Potensi risiko ke depan melampaui isua pengumpulan data. Jika kehadiran tersebut menjadi rutin dan tidak terkelola, dapat menciptakan preceden atau kebiasaan yang dianggap sah oleh pihak internasional, sehingga mengurangi kemampuan Indonesia untuk mengatur akses di masa depan. Di sisi lain, terdapat juga peluang untuk menggunakan situasi ini sebagai momentum memperkuat infrastruktur keamanan maritim nasional, meningkatkan koordinasi antar lembaga, dan memperjelas strategi maritim Indonesia dalam percaturan Indo-Pasifik.

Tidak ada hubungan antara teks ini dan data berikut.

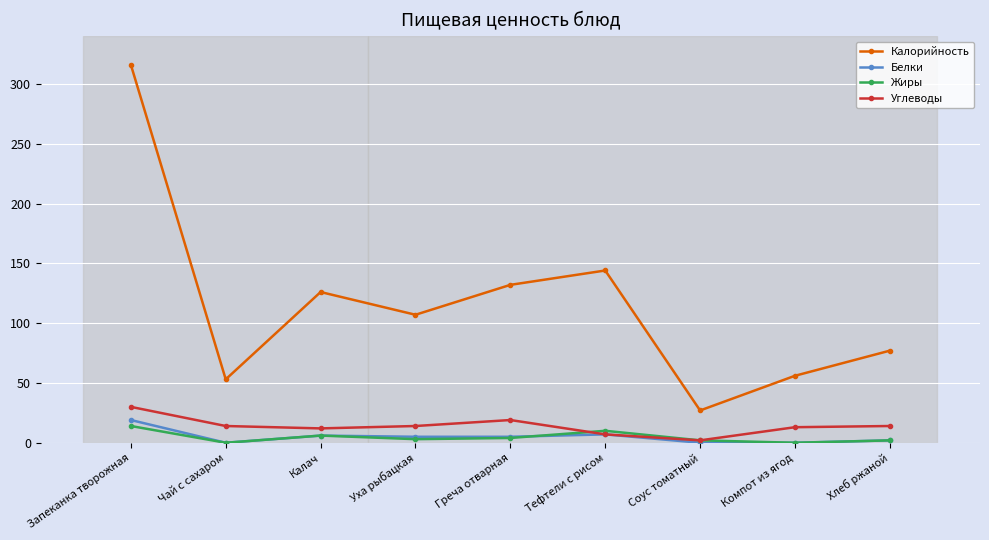

The Калорийность series shows 60 at Тефтели с рисом. True or false?

False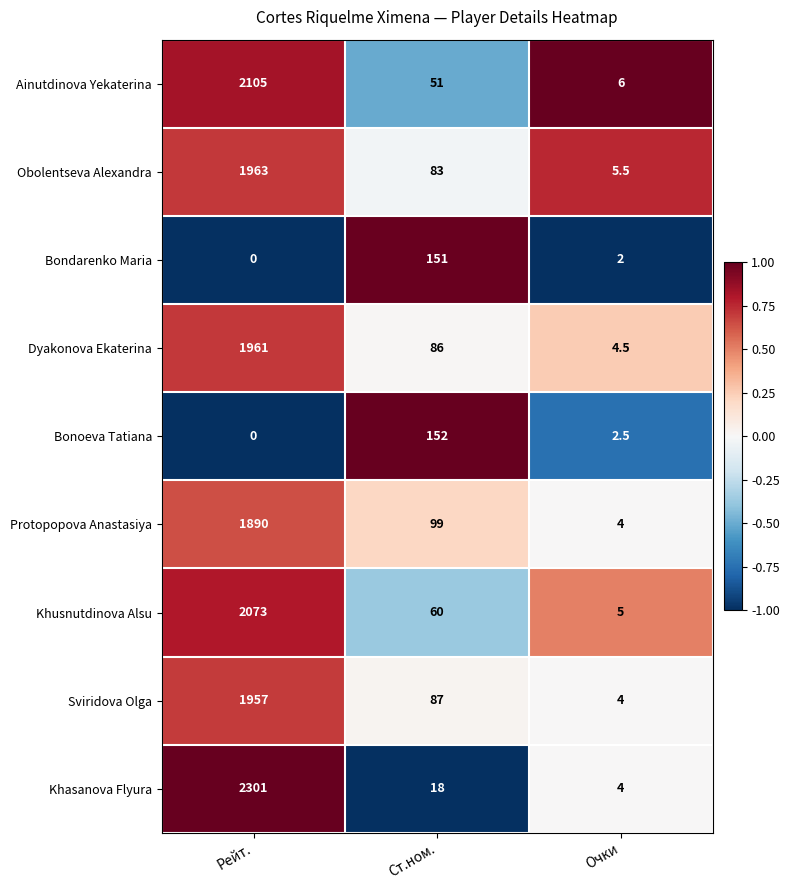

Reading left to right, what are all the values shown in this chart?

Ainutdinova Yekaterina: Рейт.=2105.0	Ст.ном.=51.0	Очки=6.0
Obolentseva Alexandra: Рейт.=1963.0	Ст.ном.=83.0	Очки=5.5
Bondarenko Maria: Рейт.=0.0	Ст.ном.=151.0	Очки=2.0
Dyakonova Ekaterina: Рейт.=1961.0	Ст.ном.=86.0	Очки=4.5
Bonoeva Tatiana: Рейт.=0.0	Ст.ном.=152.0	Очки=2.5
Protopopova Anastasiya: Рейт.=1890.0	Ст.ном.=99.0	Очки=4.0
Khusnutdinova Alsu: Рейт.=2073.0	Ст.ном.=60.0	Очки=5.0
Sviridova Olga: Рейт.=1957.0	Ст.ном.=87.0	Очки=4.0
Khasanova Flyura: Рейт.=2301.0	Ст.ном.=18.0	Очки=4.0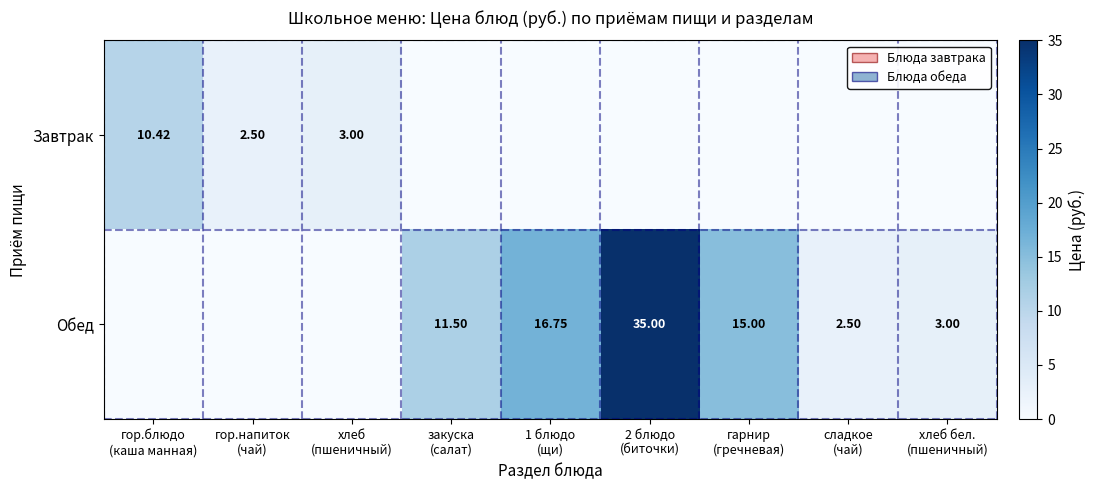

Between закуска (салат) and 2 блюдо (биточки), which series saw the biggest shift?

Обед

Refleksi akhir dari analisis ini mengarah pada kebutuhan visi strategis maritim yang koheren. Tantangan keamanan maritim dari aktivitas negara lain harus dijawab bukan hanya dengan peningkatan kemampuan teknis operasional, tetapi juga dengan postur strategis yang jelas. Indonesia perlu mendefinisikan dan mengkomunikasikan secara konsisten bagaimana ALKI—sebagai bagian dari wilayah kedaulatan—dikelola dalam konteks kepentingan nasional dan stabilitas kawasan. Langkah ini mencakup penentuan batasan yang jelas terhadap aktivitas apa yang diizinkan, pengembangan protokol respons yang standar, dan investasi berkelanjutan dalam aset pengawasan serta diplomasi. Dalam dinamika geo-strategis Indo-Pasifik, kedaulatan maritim tidak hanya ditentukan oleh klaim hukum, tetapi oleh kemampuan untuk memonitor, mengontrol, dan mengelola wilayah tersebut secara efektif dan berdaulat.